Six millions d'enfants ont vu leur vie bouleversée par les inondations qui ont dévasté leurs villages au Pakistan
Perdus, orphelins ou malades, ils sont les victimes les plus vulnérables de la pire catastrophe naturelle de l'histoire du pays.
Dans les écoles et collèges transformés en camps de fortune, dans les villages de tentes qui ont poussé le long des grand routes, on trouve souvent leurs frêles silhouettes prostrées sous l'étouffante chaleur, pliées par les maux de ventre ou s'agitant pour trouver quelque travail.
"Les pires journées de ma vie"
"Ce sont les pires journées de ma vie", raconte Iltaz Begum, 15 ans, qui souffre de diarrhées dans les faubourgs boueux de Nowshera. "J'ai dû laisser ma mère, aveugle, derrière moi, sans personne pour la surveiller. Mon père est mort il y a deux ans", dit-elle au milieu du camp de tentes installé par le gouvernement, dépourvu d'électricité, infesté de mouches et imprégné d'une forte odeur d'excréments.

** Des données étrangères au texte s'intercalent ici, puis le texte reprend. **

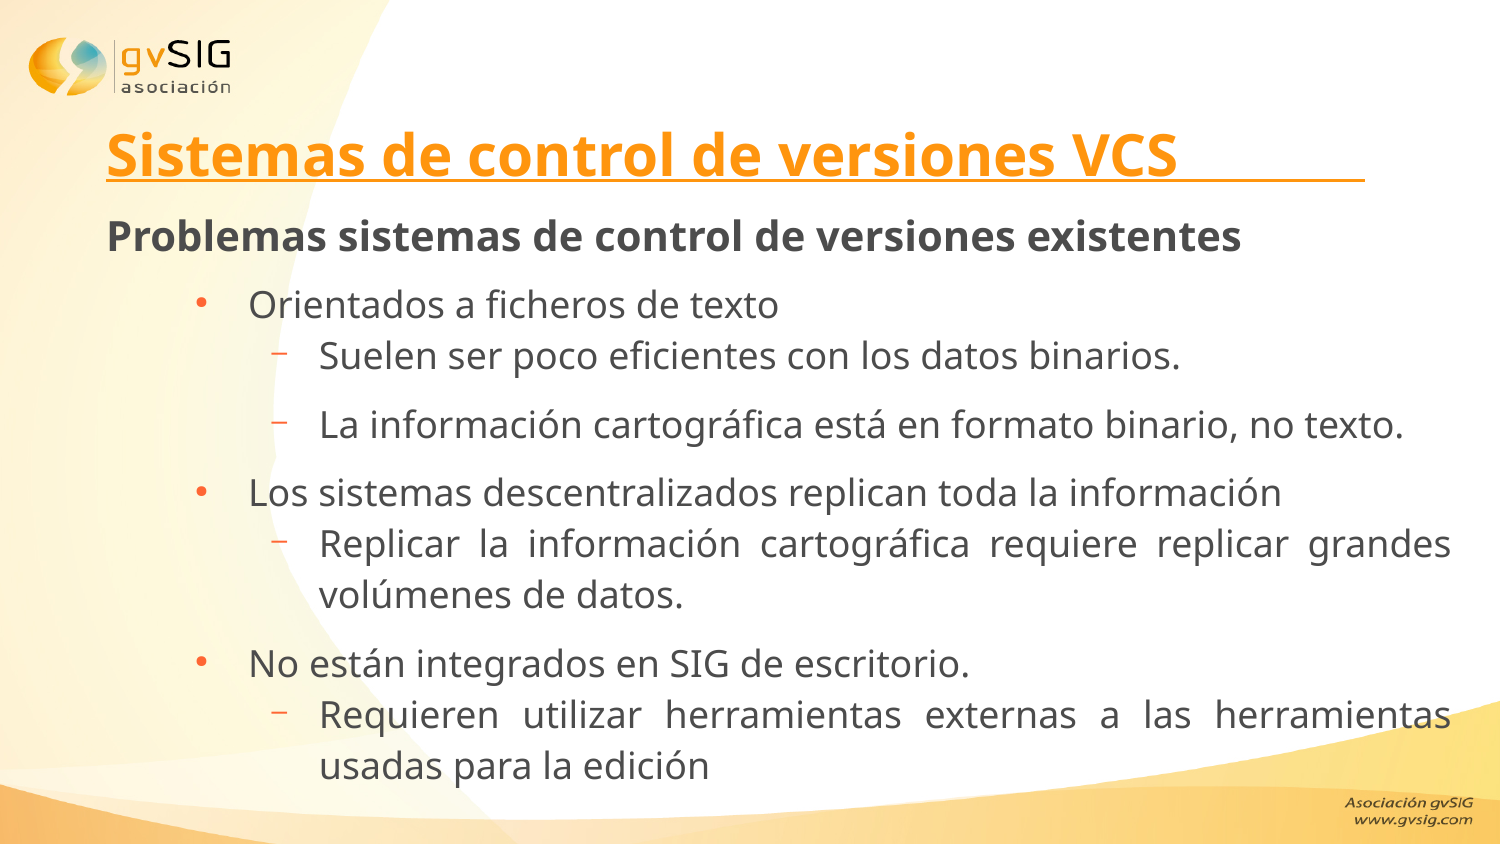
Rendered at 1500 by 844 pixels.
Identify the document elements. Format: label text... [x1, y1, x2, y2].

list Problemas sistemas de control de versiones existentes Orientados a ficheros de texto Suelen ser poco eficientes con los datos binarios. La información cartográfica está en formato binario, no texto. Los sistemas descentralizados replican toda la información Replicar la información cartográfica requiere replicar grandes volúmenes de datos. No están integrados en SIG de escritorio. Requieren utilizar herramientas externas a las herramientas usadas para la edición [106, 206, 1453, 835]
picture [0, 0, 1500, 844]
title Sistemas de control de versiones VCS [106, 115, 1457, 193]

Iltaz n'est qu'une goutte dans l'océan de besoins humanitaires que l'ONU tente de satisfaire en multipliant les appels à l'aide internationale.
Dimanche, son secrétaire général Ban Ki-moon s'est dit "bouleversé" par le sort des réfugiés qu'il est allé voir lui-même dans le sud du pays. "Beaucoup ont perdu leurs familles et amis. Et un nombre encore plus grand (de sinistrés) ont peur que leurs enfants et proches n'y survivent pas", a-t-il souligné.
"Il s'agit de sauver des vies"
Six millions d'enfants ont été affectés par les inondations, selon Sami Abdul Malik, porte-parole de l'Unicef qui leur distribue des biscuits hypercaloriques pour éviter la malnutrition qui fait le lit d'autres maladies. "Il s'agit de sauver des vies. Les enfants sont toujours vulnérables. Ils ne peuvent contrôler leur soif et vont donc boire n'importe quelle eau, avec le risque d'attraper diarrhées, choléra ou autres maladies", note-t-il. Ceux que les inondations ont rendu orphelins ou séparés de leurs parents sont psychologiquement traumatisés, en plus d'être malades et démunis.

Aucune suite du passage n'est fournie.